Exercise requirements –
Condense the paragraph below that begins "Microglia-mediated neuroinflammation is a common feature" in the abstract on microglia polarization into a short bulleted list that keeps its main facts.

Given passage –
Microglia Polarization From M1 to M2 in Neurodegenerative Diseases

• Published in: Frontiers in aging neuroscience Vol. 14; p. 815347
• Main Authors: Guo, Shenrui, Wang, Hui, Yin, Yafu
• Format: Journal Article
• Language: English
• Published: Switzerland Frontiers Research Foundation 16.02.2022; Frontiers Media S.A
• Subjects: Aging Neuroscience; Alzheimer's disease; Amyotrophic lateral sclerosis; Anti-inflammatory agents; Brain research; Brain-derived neurotrophic factor; Chemokines; Cytokines; Drugs; Genotype & phenotype; Growth factors; Homeostasis; Inflammation; Microglia; microglia polarization; Movement disorders; Multiple sclerosis; Nervous system; Neurodegenerative diseases; neuroinflammation; Neurons; Neurotoxicity; Nitric oxide; Parkinson's disease; Pathogenesis; Phenotypes; Polarization; Repair & maintenance; Signal transduction; Tumor necrosis factor-TNF; neurodegenerative diseases; Alzheimer’s disease; neuroinflammation; Parkinson’s disease; microglia polarization
• ISSN: 1663-4365; 1663-4365
• DOI: 10.3389/fnagi.2022.815347

Microglia-mediated neuroinflammation is a common feature of neurodegenerative diseases such as Alzheimer’s disease (AD), Parkinson’s disease (PD), amyotrophic lateral sclerosis (ALS), and multiple sclerosis (MS). Microglia can be categorized into two opposite types: classical (M1) or alternative (M2), though there’s a continuum of different intermediate phenotypes between M1 and M2, and microglia can transit from one phenotype to another. M1 microglia release inflammatory mediators and induce inflammation and neurotoxicity, while M2 microglia release anti-inflammatory mediators and induce anti-inflammatory and neuroprotectivity. Microglia-mediated neuroinflammation is considered as a double-edged sword, performing both harmful and helpful effects in neurodegenerative diseases. Previous studies showed that balancing microglia M1/M2 polarization had a promising therapeutic prospect in neurodegenerative diseases. We suggest that shifting microglia from M1 to M2 may be significant and we focus on the modulation of microglia polarization from M1 to M2, especially by important signal pathways, in neurodegenerative diseases.

Excerpted records –
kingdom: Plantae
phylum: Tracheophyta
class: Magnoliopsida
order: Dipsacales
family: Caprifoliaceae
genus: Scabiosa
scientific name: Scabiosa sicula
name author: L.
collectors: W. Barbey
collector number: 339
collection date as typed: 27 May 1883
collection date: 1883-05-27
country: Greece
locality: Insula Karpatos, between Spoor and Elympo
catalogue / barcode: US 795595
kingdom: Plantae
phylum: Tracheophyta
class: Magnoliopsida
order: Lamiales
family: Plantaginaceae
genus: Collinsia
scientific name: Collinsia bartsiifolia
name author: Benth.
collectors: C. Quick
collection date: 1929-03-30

Problem solution –
- Microglia-mediated neuroinflammation is common to neurodegenerative diseases such as Alzheimer's disease (AD), Parkinson's disease (PD), amyotrophic lateral sclerosis (ALS), and multiple sclerosis (MS).
- Microglia fall into two opposite types, classical (M1) and alternative (M2). A continuum of intermediate phenotypes lies between them, and microglia can shift from one phenotype to another.
- M1 microglia release inflammatory mediators that cause inflammation and neurotoxicity. M2 microglia release anti-inflammatory mediators that bring anti-inflammatory and neuroprotective effects.
- This neuroinflammation is a double-edged sword, with both harmful and helpful effects.
- Previous studies found that balancing M1/M2 polarization holds therapeutic promise.
- The authors propose that shifting microglia from M1 to M2 may be significant. They focus on modulating this shift in neurodegenerative diseases, especially through important signal pathways.